Despite fears that polling day would witness an explosion of violence, only sporadic incidents took place in a country still recovering from a decade of civil war which left 13,000 dead.
United Nations chief Ban Ki-moon congratulated Nepal on the vote, which he said “took place in a generally orderly and peaceful atmosphere.”
“Nepal stuns world, itself,” read a banner headline in the English-language daily The Kathmandu Post, trumpeting the smooth running of the high-stakes polls.
“The Nepali people have once more proved doomsayers wrong,” crowed the Nepali Times.
In spite of clashes, shootings and bombings in the weeks leading up to the polls, just 33 of around 21,000 polling booths had to be shut, the Election Commission said.
Security had been tight across the country, and only isolated flare-ups, including three deaths in the ethnically tense south, were reported — no worse than on any other day.
If the count goes smoothly, the results for more than a third of the seats, those allocated by the constituency system, were expected in just over a week, the Election Commission said.

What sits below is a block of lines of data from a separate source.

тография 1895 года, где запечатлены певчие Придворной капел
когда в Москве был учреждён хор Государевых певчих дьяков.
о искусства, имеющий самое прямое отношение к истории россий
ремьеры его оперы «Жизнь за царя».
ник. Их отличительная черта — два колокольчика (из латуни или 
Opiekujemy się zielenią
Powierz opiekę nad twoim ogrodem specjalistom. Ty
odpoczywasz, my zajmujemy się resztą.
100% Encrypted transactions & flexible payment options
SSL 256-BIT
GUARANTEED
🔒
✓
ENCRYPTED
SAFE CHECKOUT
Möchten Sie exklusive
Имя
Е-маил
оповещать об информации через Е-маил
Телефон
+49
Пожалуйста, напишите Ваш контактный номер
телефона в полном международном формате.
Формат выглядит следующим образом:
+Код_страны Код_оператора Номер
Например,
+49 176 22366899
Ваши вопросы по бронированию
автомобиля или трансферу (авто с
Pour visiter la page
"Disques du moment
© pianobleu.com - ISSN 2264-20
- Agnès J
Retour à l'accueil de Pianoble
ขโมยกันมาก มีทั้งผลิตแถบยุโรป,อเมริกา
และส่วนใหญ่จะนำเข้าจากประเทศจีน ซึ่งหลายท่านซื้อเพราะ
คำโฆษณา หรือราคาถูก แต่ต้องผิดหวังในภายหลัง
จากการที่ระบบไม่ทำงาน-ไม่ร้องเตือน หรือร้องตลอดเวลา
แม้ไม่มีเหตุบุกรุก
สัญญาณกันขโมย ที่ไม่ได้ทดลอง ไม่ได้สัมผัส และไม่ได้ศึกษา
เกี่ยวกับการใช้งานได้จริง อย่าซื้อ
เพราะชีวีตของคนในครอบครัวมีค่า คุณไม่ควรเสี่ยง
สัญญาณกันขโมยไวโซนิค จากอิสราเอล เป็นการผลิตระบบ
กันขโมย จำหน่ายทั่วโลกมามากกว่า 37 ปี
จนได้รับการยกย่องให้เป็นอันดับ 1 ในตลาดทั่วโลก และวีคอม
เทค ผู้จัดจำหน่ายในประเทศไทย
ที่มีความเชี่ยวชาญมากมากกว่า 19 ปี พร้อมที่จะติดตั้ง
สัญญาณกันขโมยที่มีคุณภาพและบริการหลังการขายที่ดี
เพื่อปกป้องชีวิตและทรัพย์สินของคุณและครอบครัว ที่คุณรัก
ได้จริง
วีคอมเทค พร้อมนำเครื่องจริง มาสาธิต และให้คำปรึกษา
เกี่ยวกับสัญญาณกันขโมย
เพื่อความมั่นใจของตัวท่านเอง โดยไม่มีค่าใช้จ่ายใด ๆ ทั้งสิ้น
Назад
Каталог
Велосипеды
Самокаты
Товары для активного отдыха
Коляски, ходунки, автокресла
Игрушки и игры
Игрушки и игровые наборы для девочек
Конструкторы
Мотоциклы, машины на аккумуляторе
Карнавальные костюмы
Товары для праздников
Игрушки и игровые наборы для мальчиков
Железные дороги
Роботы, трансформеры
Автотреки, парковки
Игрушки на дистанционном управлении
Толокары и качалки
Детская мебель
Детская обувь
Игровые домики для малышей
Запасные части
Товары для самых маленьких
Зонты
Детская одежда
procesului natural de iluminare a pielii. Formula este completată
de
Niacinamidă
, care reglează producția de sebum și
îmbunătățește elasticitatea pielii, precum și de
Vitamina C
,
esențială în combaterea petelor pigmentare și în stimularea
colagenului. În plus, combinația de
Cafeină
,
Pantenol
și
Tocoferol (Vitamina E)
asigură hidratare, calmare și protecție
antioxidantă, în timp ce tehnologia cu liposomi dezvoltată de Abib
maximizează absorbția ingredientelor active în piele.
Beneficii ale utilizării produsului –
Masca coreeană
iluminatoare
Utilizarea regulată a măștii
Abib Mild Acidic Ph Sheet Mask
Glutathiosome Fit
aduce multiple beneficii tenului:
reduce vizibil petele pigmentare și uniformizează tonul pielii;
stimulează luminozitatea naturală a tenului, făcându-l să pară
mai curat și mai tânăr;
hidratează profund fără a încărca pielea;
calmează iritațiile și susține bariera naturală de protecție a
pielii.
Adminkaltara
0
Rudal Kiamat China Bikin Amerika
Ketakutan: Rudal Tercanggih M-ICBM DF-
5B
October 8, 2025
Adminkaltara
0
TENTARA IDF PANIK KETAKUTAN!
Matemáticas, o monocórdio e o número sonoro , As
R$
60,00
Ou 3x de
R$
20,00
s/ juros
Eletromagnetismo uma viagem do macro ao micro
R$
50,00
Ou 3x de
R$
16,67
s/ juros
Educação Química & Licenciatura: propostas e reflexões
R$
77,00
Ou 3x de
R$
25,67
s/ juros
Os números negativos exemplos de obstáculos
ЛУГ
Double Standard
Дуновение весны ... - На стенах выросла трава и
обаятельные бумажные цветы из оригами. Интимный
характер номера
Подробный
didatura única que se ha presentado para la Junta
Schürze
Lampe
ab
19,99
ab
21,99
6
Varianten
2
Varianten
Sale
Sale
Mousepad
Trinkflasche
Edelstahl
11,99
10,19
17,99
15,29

“Results have already started trickling in. There are some areas where the ballot boxes are still coming and it may take some time due to remote geographical conditions,” spokesman Laxman Bhattarai told AFP.
The rest of the seats, allocated by proportional representation, will take longer to decide as the count will be more complex. The complete results are not expected for several weeks.
Kathmandu’s City Hall constituency — the only one to use electronic voting machines — was the first to declare results, with the seat going to the centrist Nepali Congress led by interim Prime Minister Girija Prasad Koirala.
When the full results emerge over the coming weeks, Nepal will have a new 601-seat assembly that will tear up the country’s past status as a Hindu monarchy and write a new constitution from scratch.
But strains could start to show after the votes have been counted, with the first challenge being to get the major parties to accept the results, analysts have said.
The Maoists, whose 2006 peace deal ended the bloody civil war and the king’s attempt to seize absolute power, hold 84 seats in the 330-seat caretaker assembly and control five ministries without ever fighting an election.
Political observers have expressed concern the former guerrillas may take to the streets if they make a poor showing.
“The very first challenge will be to get to the end of the counting process and have the major parties accept the results,” said Rhoderick Chalmers, Nepal’s country director for the Brussels-based International Crisis Group.
King Gyanendra, who ascended the throne in 2001 after the much-loved former monarch and most of his family were massacred by a drunk-and-drugged crown prince, will also be closely watched.
While widely unpopular for trying to seize absolute power, he can still count on support from sections of the army and from fundamentalists who see him as an incarnation of a Hindu god.